— EXERCISE REQUIREMENTS —
Please retype the records below exactly, from the first line down to and including the line with "pouvoirs de la".

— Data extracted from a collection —
^^^^

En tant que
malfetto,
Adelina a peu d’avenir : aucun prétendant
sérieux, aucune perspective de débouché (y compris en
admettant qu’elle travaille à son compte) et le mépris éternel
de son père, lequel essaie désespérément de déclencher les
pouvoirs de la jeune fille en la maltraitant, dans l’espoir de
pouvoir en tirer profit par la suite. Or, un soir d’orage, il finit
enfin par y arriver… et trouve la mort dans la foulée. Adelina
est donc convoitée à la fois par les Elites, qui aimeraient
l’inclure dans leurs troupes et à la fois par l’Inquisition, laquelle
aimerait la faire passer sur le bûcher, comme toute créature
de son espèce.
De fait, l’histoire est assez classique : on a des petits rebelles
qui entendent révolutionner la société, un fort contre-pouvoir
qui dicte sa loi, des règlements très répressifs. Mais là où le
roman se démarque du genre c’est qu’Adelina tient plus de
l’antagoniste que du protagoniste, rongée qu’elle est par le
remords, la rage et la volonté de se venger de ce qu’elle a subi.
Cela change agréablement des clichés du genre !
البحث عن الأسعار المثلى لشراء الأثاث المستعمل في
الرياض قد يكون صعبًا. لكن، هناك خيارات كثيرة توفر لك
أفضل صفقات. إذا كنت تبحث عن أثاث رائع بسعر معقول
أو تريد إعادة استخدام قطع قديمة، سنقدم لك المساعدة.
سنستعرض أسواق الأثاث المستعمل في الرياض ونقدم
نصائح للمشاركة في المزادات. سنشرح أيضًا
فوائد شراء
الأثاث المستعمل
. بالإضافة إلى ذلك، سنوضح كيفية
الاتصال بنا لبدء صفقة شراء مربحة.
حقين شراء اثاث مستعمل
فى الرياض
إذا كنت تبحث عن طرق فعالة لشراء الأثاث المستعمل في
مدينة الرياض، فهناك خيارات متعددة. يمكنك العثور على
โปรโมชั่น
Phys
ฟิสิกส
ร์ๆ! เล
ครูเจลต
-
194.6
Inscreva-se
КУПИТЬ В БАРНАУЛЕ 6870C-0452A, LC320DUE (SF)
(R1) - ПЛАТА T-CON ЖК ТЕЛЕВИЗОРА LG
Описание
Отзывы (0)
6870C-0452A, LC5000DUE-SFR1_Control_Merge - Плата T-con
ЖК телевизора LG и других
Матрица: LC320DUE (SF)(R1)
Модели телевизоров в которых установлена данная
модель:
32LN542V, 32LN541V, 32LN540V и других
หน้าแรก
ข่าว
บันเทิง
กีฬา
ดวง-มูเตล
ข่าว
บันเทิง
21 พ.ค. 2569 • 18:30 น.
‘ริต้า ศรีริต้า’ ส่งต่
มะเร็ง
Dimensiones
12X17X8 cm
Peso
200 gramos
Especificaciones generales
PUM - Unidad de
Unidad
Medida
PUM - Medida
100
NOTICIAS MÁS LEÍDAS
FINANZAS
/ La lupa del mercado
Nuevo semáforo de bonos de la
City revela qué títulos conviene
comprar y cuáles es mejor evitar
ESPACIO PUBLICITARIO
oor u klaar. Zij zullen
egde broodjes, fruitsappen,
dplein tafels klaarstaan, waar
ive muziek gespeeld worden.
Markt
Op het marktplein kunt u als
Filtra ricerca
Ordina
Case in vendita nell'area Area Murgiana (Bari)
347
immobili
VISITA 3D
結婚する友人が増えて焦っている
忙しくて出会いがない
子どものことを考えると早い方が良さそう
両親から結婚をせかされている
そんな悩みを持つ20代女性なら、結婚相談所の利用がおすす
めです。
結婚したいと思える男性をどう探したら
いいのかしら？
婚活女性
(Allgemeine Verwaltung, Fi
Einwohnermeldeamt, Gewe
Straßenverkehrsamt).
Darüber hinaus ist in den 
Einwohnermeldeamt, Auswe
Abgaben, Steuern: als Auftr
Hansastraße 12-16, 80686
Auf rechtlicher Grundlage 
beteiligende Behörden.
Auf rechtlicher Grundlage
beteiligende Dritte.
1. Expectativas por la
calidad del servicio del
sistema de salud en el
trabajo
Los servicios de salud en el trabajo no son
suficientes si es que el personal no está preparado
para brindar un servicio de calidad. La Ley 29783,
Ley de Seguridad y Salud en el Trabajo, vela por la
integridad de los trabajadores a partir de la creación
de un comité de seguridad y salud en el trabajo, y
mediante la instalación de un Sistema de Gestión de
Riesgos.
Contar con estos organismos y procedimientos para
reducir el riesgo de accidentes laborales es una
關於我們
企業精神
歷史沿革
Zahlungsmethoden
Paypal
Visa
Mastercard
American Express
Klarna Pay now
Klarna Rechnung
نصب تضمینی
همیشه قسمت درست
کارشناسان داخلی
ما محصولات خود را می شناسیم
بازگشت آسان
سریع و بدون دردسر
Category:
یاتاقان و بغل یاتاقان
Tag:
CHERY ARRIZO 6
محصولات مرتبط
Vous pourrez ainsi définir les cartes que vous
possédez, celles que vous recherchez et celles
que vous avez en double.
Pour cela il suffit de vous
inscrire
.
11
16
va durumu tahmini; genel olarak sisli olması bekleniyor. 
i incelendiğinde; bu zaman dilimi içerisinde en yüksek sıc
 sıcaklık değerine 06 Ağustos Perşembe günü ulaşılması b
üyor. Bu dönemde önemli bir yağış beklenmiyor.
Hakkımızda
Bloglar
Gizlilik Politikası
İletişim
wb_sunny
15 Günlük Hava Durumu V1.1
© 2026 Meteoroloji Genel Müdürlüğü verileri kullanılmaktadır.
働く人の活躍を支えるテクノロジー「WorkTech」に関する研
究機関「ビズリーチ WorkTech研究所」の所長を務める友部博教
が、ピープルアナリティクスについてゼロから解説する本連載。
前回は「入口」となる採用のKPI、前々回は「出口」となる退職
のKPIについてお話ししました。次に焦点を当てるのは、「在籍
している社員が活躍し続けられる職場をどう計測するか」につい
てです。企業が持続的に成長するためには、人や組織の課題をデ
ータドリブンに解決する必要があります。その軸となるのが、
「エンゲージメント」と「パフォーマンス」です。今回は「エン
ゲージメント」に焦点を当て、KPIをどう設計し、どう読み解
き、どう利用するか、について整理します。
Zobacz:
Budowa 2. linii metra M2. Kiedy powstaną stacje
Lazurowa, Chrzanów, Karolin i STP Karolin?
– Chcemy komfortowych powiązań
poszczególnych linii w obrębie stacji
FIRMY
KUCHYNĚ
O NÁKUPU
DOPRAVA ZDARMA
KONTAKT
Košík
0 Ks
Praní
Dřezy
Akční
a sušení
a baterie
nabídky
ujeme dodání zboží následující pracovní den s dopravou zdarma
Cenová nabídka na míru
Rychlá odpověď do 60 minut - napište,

^^^^

— WRITTEN RESPONSE —
En tant que
malfetto,
Adelina a peu d’avenir : aucun prétendant
sérieux, aucune perspective de débouché (y compris en
admettant qu’elle travaille à son compte) et le mépris éternel
de son père, lequel essaie désespérément de déclencher les
pouvoirs de la jeune fille en la maltraitant, dans l’espoir de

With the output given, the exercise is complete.